Scan the material for the word "Sibéria" and return every matching line.

Segment Start: Data section

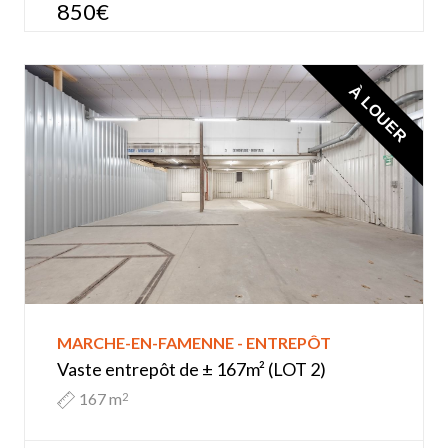
850€
À LOUER
MARCHE-EN-FAMENNE - ENTREPÔT
Vaste entrepôt de ± 167m² (LOT 2)
167 m
2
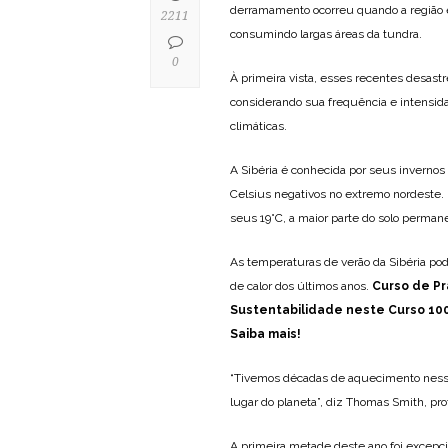
derramamento ocorreu quando a região e
2211
consumindo largas áreas da tundra.
0
À primeira vista, esses recentes desast
considerando sua frequência e intensida
climáticas.
A Sibéria é conhecida por seus invernos
Celsius negativos no extremo nordeste.
seus 19°C, a maior parte do solo perma
As temperaturas de verão da Sibéria pod
de calor dos últimos anos.
Curso de Pr
Sustentabilidade neste Curso 100
Saiba mais!
“Tivemos décadas de aquecimento nessa
lugar do planeta”, diz Thomas Smith, pr
A primeira metade deste ano foi excep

Segment End: Data section

Solution for this exercise:
A Sibéria é conhecida por seus invernos
As temperaturas de verão da Sibéria pod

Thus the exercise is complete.